Severe flooding hit Midland County after the Edenville and Sanford Dams breached on Tuesday, forcing thousands of central Michigan residents living along the Tittabawassee River to evacuate. Gov. Gretchen Whitmer declared a state of emergency during a press conference Tuesday evening, instructing residents to evacuate immediately.
In the press conference, Whitmer said downtown Midland could be under approximately nine feet of water in the next 12-15 hours, a record-high water level. This comes amid Whitmer’s stay-at-home order to prevent the spread of COVID-19.
“Tonight I issued an emergency declaration to ensure that state and local officials have the resources that they need in order to respond to the flooding,” Whitmer said.
Three shelters have opened for Midland residents needing a place to go, including Midland High School, Bullock Creek High School and the West Midland Family Center.
Despite the immediate evacuation to local shelters, Whitmer emphasized the need to maintain social distancing as best as possible.
“To go through this in the midst of a global pandemic is almost unthinkable,” Whitmer said. “But we are here, and to the best of our ability, we are going to navigate this together. So please, to the best of your ability, continue to wear a face covering when you go to a shelter or stay with a friend or relative.”
When asked if the state is prepared financially to support residents during this emergency, Whitmer stated the current focus is on saving lives. Further discussion on financial implications and flood insurance is to come, according to Whitmer.
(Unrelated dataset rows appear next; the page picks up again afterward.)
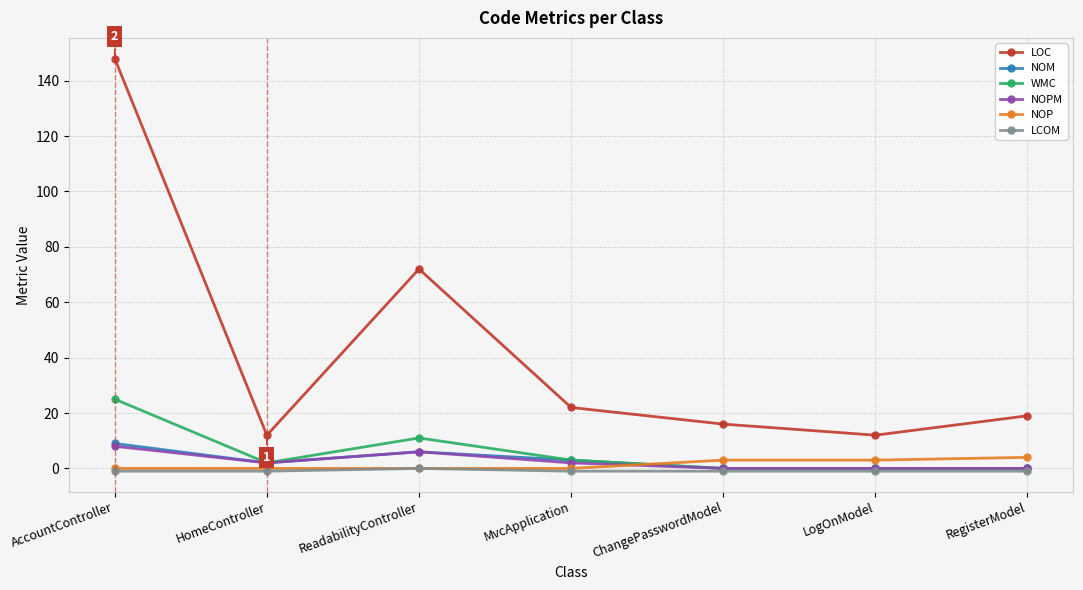

Reading left to right, transcribe all the data shown in this chart.

LOC: AccountController=148	HomeController=12	ReadabilityController=72	MvcApplication=22	ChangePasswordModel=16	LogOnModel=12	RegisterModel=19
NOM: AccountController=9	HomeController=2	ReadabilityController=6	MvcApplication=3	ChangePasswordModel=0	LogOnModel=0	RegisterModel=0
WMC: AccountController=25	HomeController=2	ReadabilityController=11	MvcApplication=3	ChangePasswordModel=0	LogOnModel=0	RegisterModel=0
NOPM: AccountController=8	HomeController=2	ReadabilityController=6	MvcApplication=2	ChangePasswordModel=0	LogOnModel=0	RegisterModel=0
NOP: AccountController=0	HomeController=0	ReadabilityController=0	MvcApplication=0	ChangePasswordModel=3	LogOnModel=3	RegisterModel=4
LCOM: AccountController=-1	HomeController=-1	ReadabilityController=0	MvcApplication=-1	ChangePasswordModel=-1	LogOnModel=-1	RegisterModel=-1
“There’s no doubt that all of the stressors that we are under come with a cost,” Whitmer said. “We will work through what that is, but right now, we are in the midst of trying to save as many lives as we can, and get people out. But there is no doubt we will have a follow up conversation on this I’m sure.”
University of Michigan experts have also weighed in on this situation. Richard Norton, professor of urban and regional planning, discussed in Michigan News how this incident reveals how current floodplain maps are outdated and are not suitable for the larger storms.
"So, storms are getting bigger and more frequent, the infrastructure we have in place to handle flood waters is under-designed for those storms, and the maps and policies we have in place to minimize and manage flooding—and keep people out of harm's way—are increasingly outdated,” Norton said. “These kinds of events should be clarion calls to communities to revisit their floodplain maps and their plans for handling the increasing storminess we will all be experiencing."
Sue Anne Bell, assistant professor of nursing, explained in Michigan News the difficulties with managing this natural disaster on top of the COVID-19 pandemic, and what is needed to combat both challenges simultaneously.
"Planning for and responding to any disaster is challenging enough, layering a pandemic on top of that presents a whole other range of issues to address," Bell said. "The resources needed to support Michigan communities affected by the dam failures are already focused on COVID. Ultimately, the goals of both pandemic response and disaster response are to prevent harm and loss of life, and those two response systems will have to merge to address both at the same time — a huge challenge but one where the choice is clear."